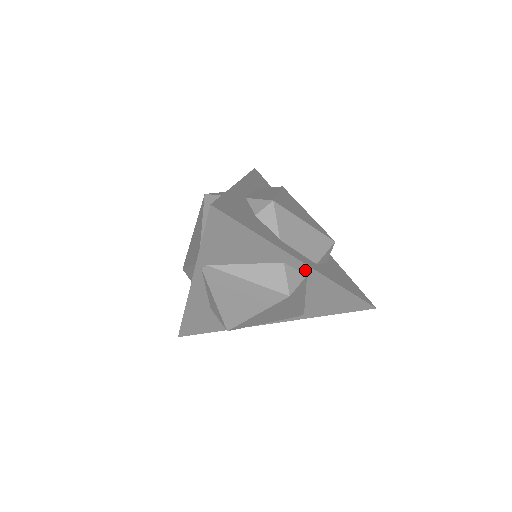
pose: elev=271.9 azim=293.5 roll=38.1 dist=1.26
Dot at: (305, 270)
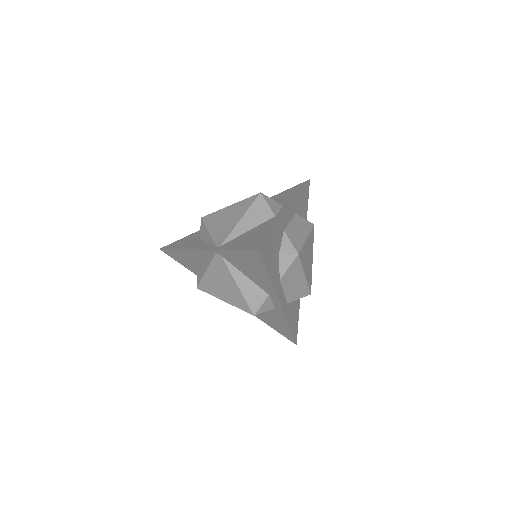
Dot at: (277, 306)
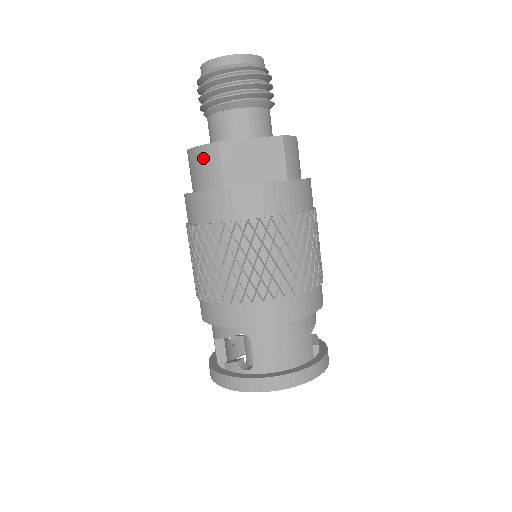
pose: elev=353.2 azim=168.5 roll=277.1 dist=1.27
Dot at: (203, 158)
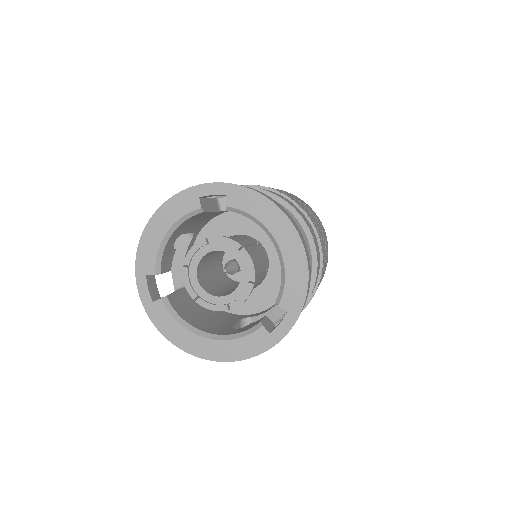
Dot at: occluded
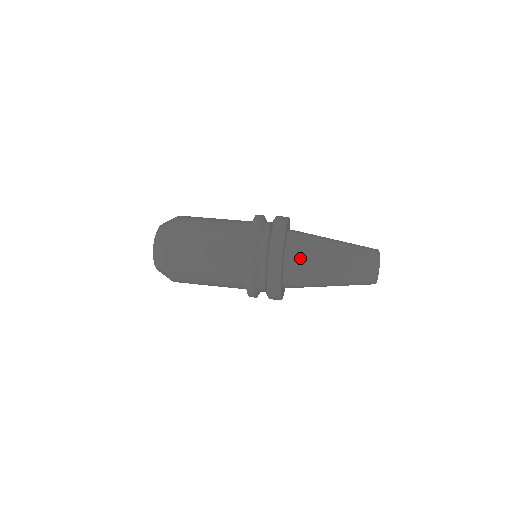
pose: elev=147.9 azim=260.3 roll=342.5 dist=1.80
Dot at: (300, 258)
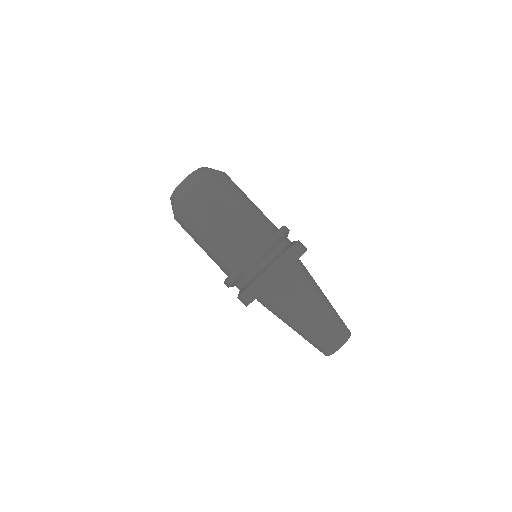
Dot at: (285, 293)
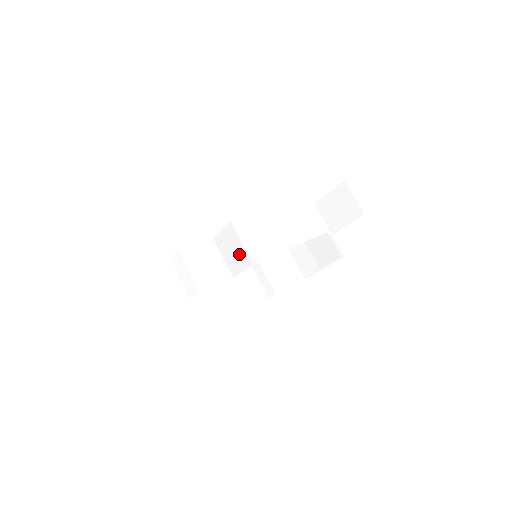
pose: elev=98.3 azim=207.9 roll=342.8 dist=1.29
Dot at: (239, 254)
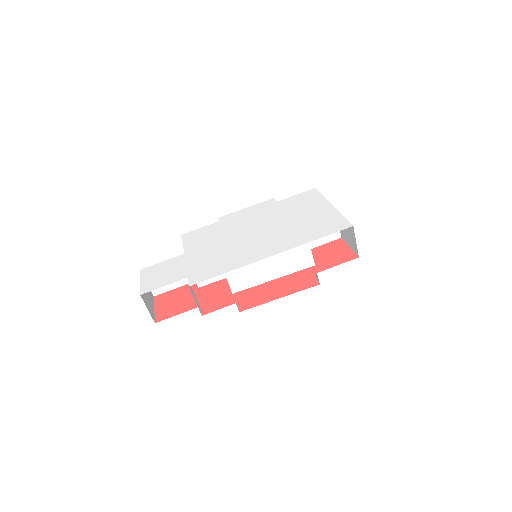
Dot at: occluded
┄┄┄┄┄┄┄┄┄┄┄┄┄┄┄┄┄┄┄┄
_Exercise instructions:_ Please quote the lines above word for word, starting at the line that contains "pose: elev=353.2 azim=168.5" and ending at the last line of the items, and leave the pictures out of your answer.

_Problem solution:_
pose: elev=353.2 azim=168.5 roll=277.1 dist=1.27
Dot at: (203, 158)
Dot at: occluded
pose: elev=147.9 azim=260.3 roll=342.5 dist=1.80
Dot at: (300, 258)
Dot at: (285, 293)
pose: elev=98.3 azim=207.9 roll=342.8 dist=1.29
Dot at: (239, 254)
Dot at: occluded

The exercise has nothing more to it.